You have to be brutally unsentimental with those plans too. Maybe Steve was a brilliant visionary genius who actually did anticipate what the entire industry would do in the next decade and exactly what Apple should do to shape that. More likely he had a few good guesses and got some things wrong. The last thing Apple or the rest of us need is for you to cling to those plans because they were Steve's. If it turns out that the best plan for Apple five years from now is entirely different to what Steve planned, ditch Steve's plan. Steve would.

My other bit of advice is don't be like Steve. I know, it's a paradox. Bear with me.

From before the iPhone announcement, but for the past few years in particular, Apple seemed to be very consciously putting other faces up in front of audiences as much as possible. You, Phil, Scott and so on. This was smart, because there had come a point where Steve and Apple were seen as synonymous, inseparable, like Steve was the one toiling away through the night coming up with amazing gadgets for the rest of you to sell. That was bad, because it hung far too much of the company's fate on the performance of one person. That makes investors nervous.

It was very prudent to show the public and investors just how many smart, creative people there are at Apple. They may not get exactly what it is all those people do, but they know that they exist and they work in Cupertino making Macs and stuff.

The problem is, few people outside the technology industry know what a Chief Operating Officer does. For that matter, few people inside the industry do. As far as a great many of your customers know, you're a numbers guy who never invented a single thing before being handed Steve's job. (And a lot of Apple old-timers will remember that last time Apple's COO got promoted to the top job it was Michael Spindler, and that was ... well ... sub-optimal.)

You have to fix that.

Where Steve had to break the "creator myth" you need to create one. Where Steve could sit back and act more as an MC to recent Apple presentations, and indeed needed to, you need to be the guy out front as much as possible. You have to give us the impression that every device, every application, every OS update is forged in the sweat of your very own brow. We must believe that every single nut and bolt, every curve and every line, has met with your approval. We must start to believe that you're the guy toiling away inventing stuff.

Don't sideline Scott and Phil, though — they're good presenters. But when someone else is showing off their products, you still have to be on stage watching while we watch, judging the presentation just as we do. And just as we're judging you.

And the last bit of advice: don't be a bozo. Back in 1998 when Steve was maintaining the pretense that he was heading up the team searching for a new CEO rather than becoming the CEO, he said that once before he'd left his company in the hands of a bozo and he didn't want to hand it over to another bozo. Apparently he didn't find anyone who wasn't a bozo — anyone who he could trust to be Apple's CEO.

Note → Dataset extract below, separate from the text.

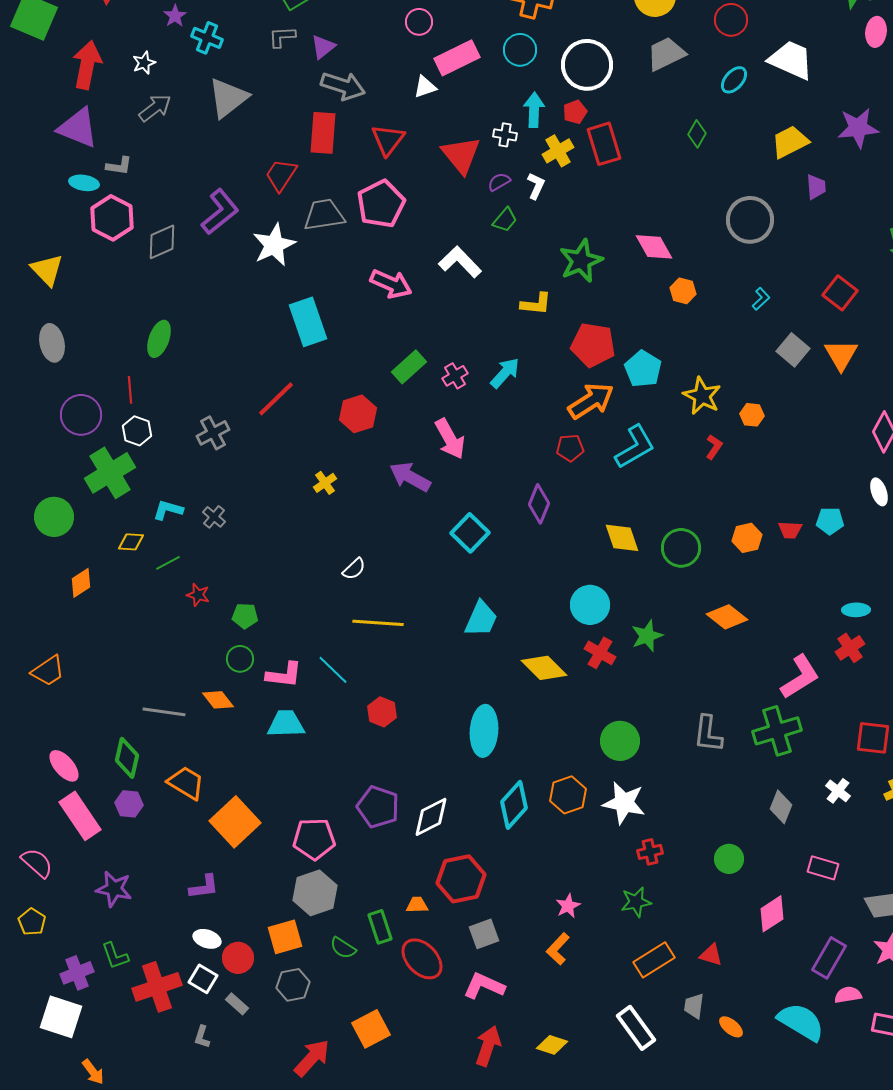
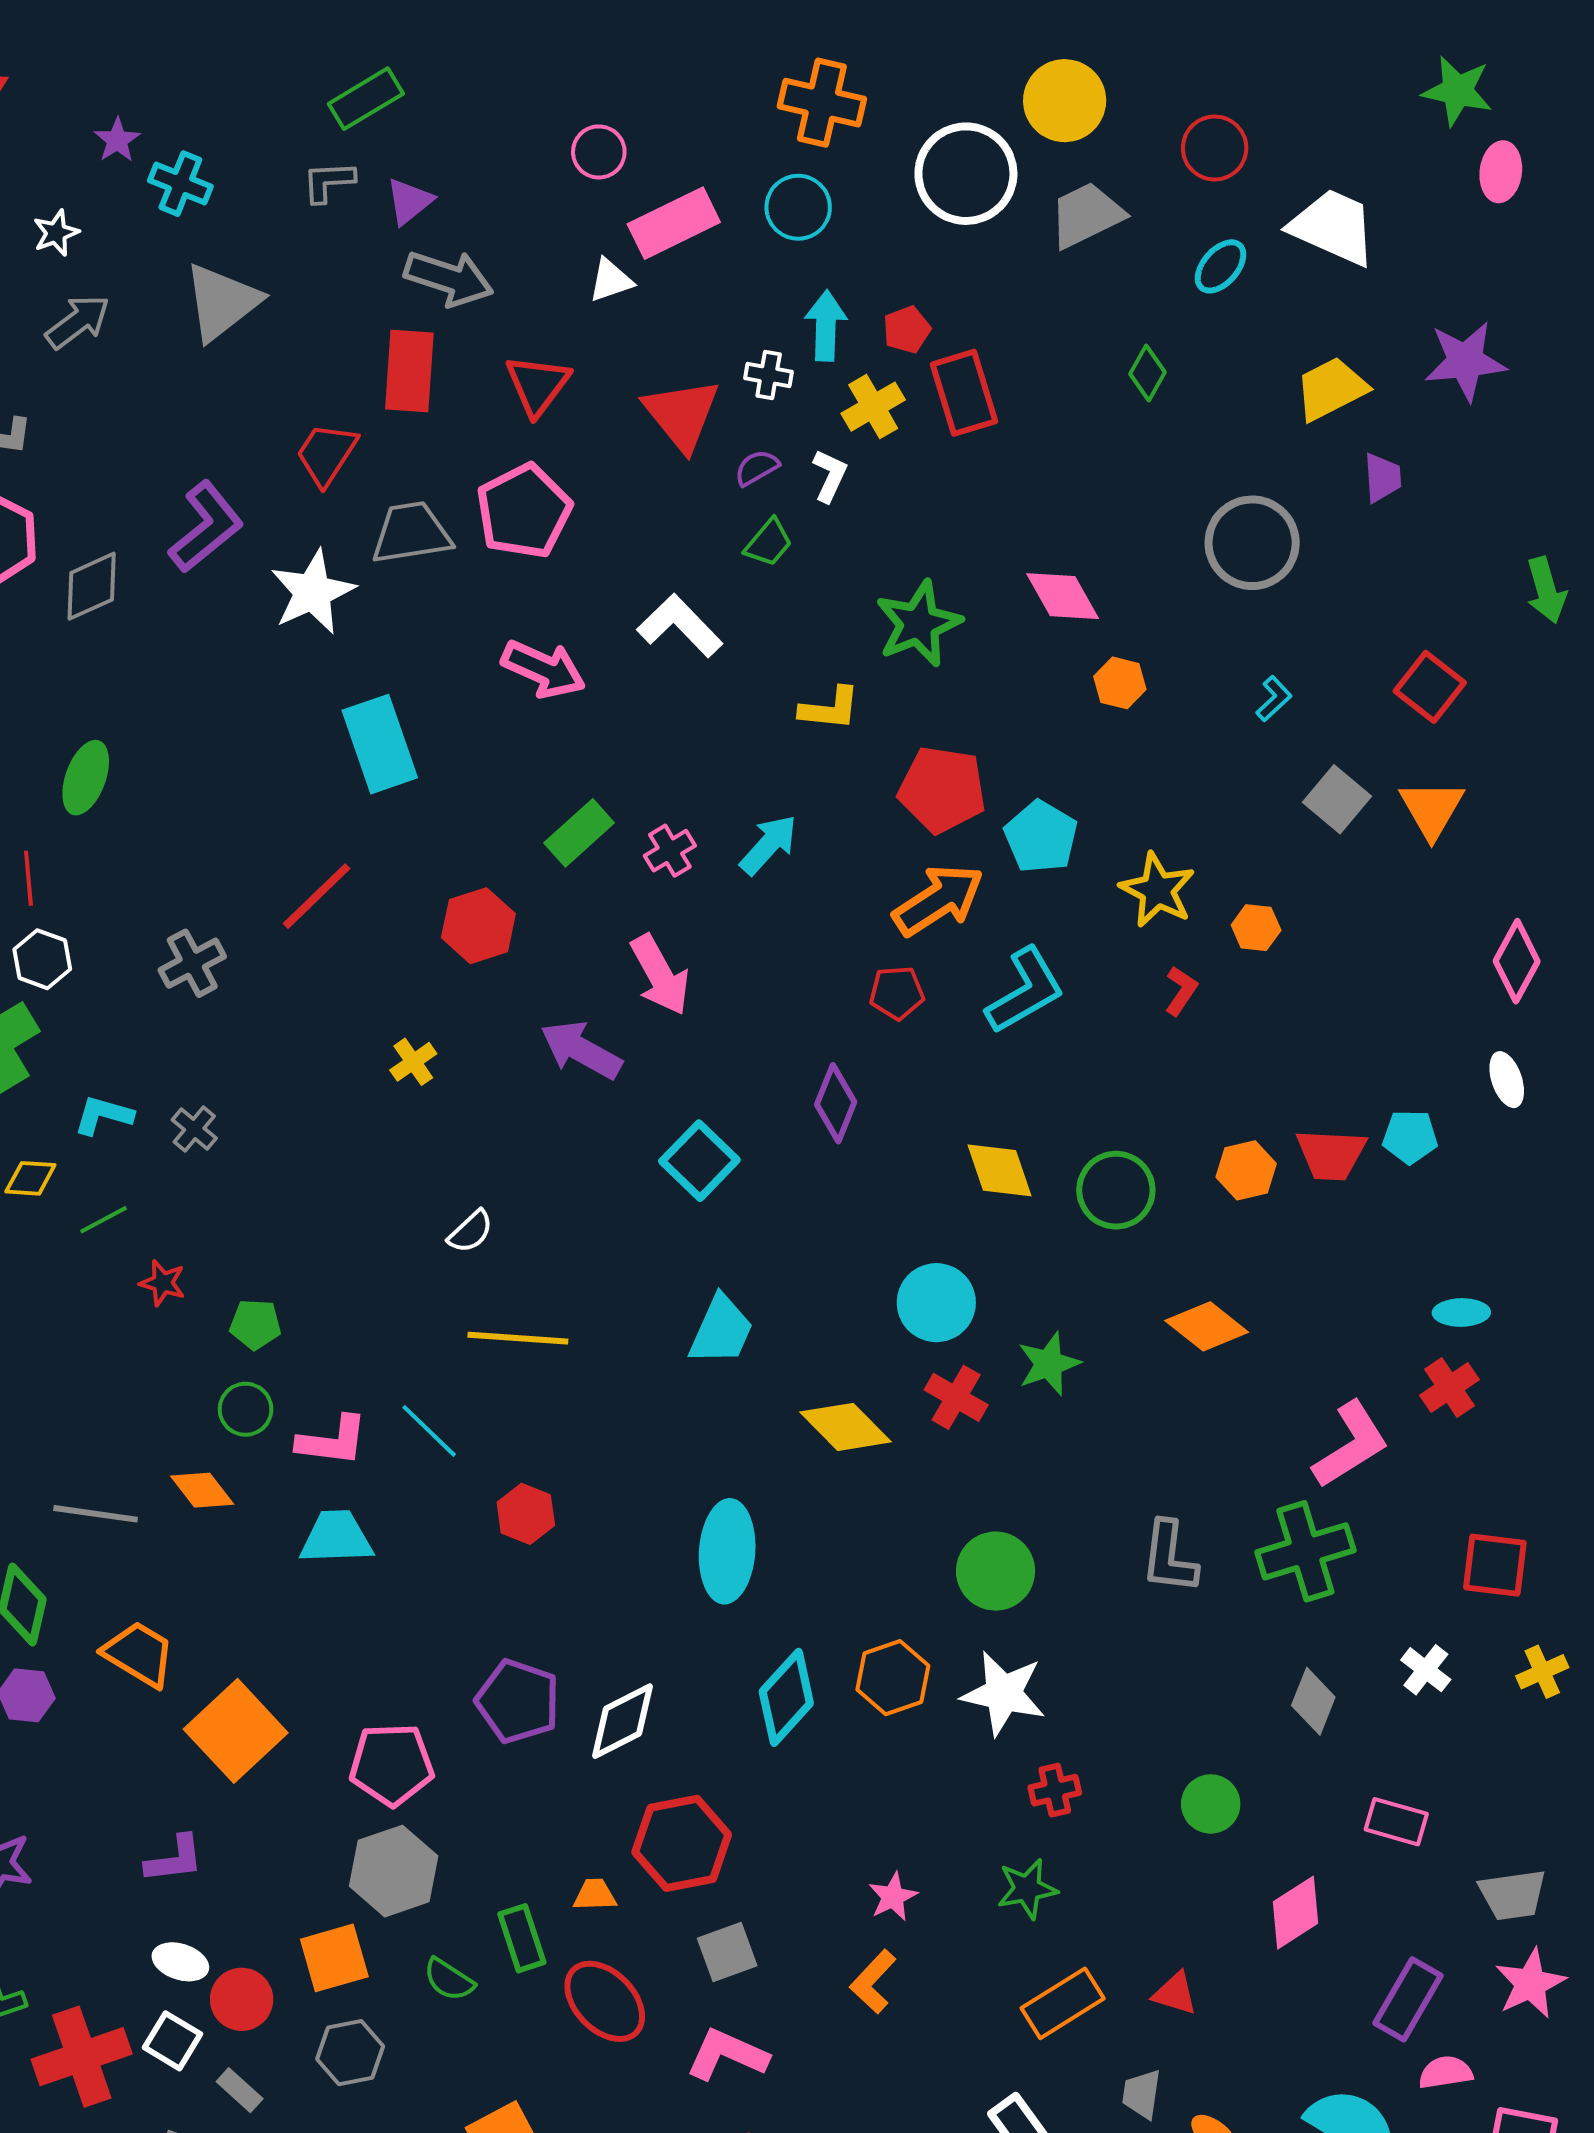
white circle: (587, 65) -> (966, 174), moved
red trapezoid: (790, 530) -> (1331, 1155), size x1.5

So he made one. He spent over a decade building the company, including recruiting you mentoring you and making you into the person he could see as the next CEO. I don't know what lessons he taught you, or what qualities he saw in you that he nurtured and which qualities he trained out of you. That's between you and him. I don't think that he "made you in his image" as someone suggested — that's a bit demeaning and disrespectful to your contributions. But I do believe he invested in making you the best Apple CEO you could be.

He trusted you not to get so focused on one thing that you ignore everything else like Sculley did, nor to pursue so many cool projects at once that nothing ever comes together into a coherent plan like Spindler did, nor to treat Apple like it was just any other business the way Amelio did. Those men were bozos of the highest order and under their leadership Apple stood still for a decade. Steve trusted you not to stand still.

I have every confidence that you will not disappoint that trust. I wish you every success, and hope that you will take my advice in the spirit in which it is intended.